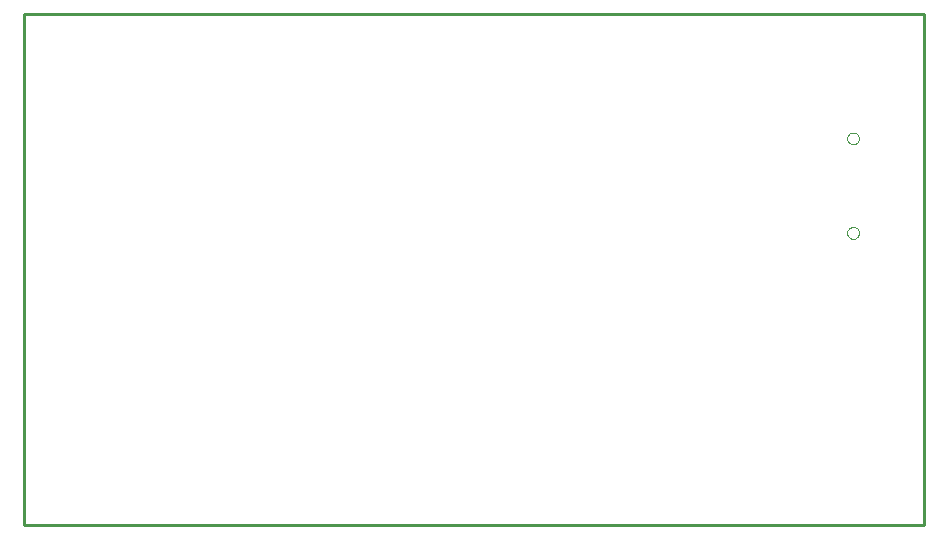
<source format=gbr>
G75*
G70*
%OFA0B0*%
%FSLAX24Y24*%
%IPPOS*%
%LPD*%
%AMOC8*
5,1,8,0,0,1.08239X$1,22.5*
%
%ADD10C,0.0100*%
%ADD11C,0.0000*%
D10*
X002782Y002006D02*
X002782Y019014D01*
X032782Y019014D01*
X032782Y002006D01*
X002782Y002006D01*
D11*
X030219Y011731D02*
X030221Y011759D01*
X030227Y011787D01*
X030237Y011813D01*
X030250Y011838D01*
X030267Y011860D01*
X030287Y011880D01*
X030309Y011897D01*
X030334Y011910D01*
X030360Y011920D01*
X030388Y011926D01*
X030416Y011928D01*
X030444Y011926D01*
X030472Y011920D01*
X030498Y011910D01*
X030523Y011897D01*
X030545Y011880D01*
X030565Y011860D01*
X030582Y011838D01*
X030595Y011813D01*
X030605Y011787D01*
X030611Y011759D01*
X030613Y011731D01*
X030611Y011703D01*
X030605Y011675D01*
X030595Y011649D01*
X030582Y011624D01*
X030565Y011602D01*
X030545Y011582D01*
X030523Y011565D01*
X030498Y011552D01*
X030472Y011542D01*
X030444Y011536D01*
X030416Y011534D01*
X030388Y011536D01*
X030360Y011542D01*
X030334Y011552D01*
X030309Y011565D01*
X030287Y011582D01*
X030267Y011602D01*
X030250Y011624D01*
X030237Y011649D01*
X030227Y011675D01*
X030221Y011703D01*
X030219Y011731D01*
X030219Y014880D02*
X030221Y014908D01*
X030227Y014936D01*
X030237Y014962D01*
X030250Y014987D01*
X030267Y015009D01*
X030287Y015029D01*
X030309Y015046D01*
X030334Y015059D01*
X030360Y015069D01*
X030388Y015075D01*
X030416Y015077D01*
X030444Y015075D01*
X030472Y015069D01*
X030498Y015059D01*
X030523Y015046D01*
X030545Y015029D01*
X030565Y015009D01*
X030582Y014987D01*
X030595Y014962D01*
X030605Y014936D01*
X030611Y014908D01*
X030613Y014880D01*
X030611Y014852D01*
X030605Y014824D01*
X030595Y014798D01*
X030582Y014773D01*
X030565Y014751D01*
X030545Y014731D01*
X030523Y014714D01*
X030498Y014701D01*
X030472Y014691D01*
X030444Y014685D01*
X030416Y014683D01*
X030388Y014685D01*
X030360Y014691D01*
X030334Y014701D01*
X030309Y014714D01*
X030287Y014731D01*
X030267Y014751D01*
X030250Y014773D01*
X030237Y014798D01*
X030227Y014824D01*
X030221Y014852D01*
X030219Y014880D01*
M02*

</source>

PROBLEM DETAILS: What is wanted is the listing, written out exactly, with each picture removed.

TASK ANSWER:
<source format=gbr>
G75*
G70*
%OFA0B0*%
%FSLAX24Y24*%
%IPPOS*%
%LPD*%
%AMOC8*
5,1,8,0,0,1.08239X$1,22.5*
%
%ADD10C,0.0100*%
%ADD11C,0.0000*%
D10*
X002782Y002006D02*
X002782Y019014D01*
X032782Y019014D01*
X032782Y002006D01*
X002782Y002006D01*
D11*
X030219Y011731D02*
X030221Y011759D01*
X030227Y011787D01*
X030237Y011813D01*
X030250Y011838D01*
X030267Y011860D01*
X030287Y011880D01*
X030309Y011897D01*
X030334Y011910D01*
X030360Y011920D01*
X030388Y011926D01*
X030416Y011928D01*
X030444Y011926D01*
X030472Y011920D01*
X030498Y011910D01*
X030523Y011897D01*
X030545Y011880D01*
X030565Y011860D01*
X030582Y011838D01*
X030595Y011813D01*
X030605Y011787D01*
X030611Y011759D01*
X030613Y011731D01*
X030611Y011703D01*
X030605Y011675D01*
X030595Y011649D01*
X030582Y011624D01*
X030565Y011602D01*
X030545Y011582D01*
X030523Y011565D01*
X030498Y011552D01*
X030472Y011542D01*
X030444Y011536D01*
X030416Y011534D01*
X030388Y011536D01*
X030360Y011542D01*
X030334Y011552D01*
X030309Y011565D01*
X030287Y011582D01*
X030267Y011602D01*
X030250Y011624D01*
X030237Y011649D01*
X030227Y011675D01*
X030221Y011703D01*
X030219Y011731D01*
X030219Y014880D02*
X030221Y014908D01*
X030227Y014936D01*
X030237Y014962D01*
X030250Y014987D01*
X030267Y015009D01*
X030287Y015029D01*
X030309Y015046D01*
X030334Y015059D01*
X030360Y015069D01*
X030388Y015075D01*
X030416Y015077D01*
X030444Y015075D01*
X030472Y015069D01*
X030498Y015059D01*
X030523Y015046D01*
X030545Y015029D01*
X030565Y015009D01*
X030582Y014987D01*
X030595Y014962D01*
X030605Y014936D01*
X030611Y014908D01*
X030613Y014880D01*
X030611Y014852D01*
X030605Y014824D01*
X030595Y014798D01*
X030582Y014773D01*
X030565Y014751D01*
X030545Y014731D01*
X030523Y014714D01*
X030498Y014701D01*
X030472Y014691D01*
X030444Y014685D01*
X030416Y014683D01*
X030388Y014685D01*
X030360Y014691D01*
X030334Y014701D01*
X030309Y014714D01*
X030287Y014731D01*
X030267Y014751D01*
X030250Y014773D01*
X030237Y014798D01*
X030227Y014824D01*
X030221Y014852D01*
X030219Y014880D01*
M02*

</source>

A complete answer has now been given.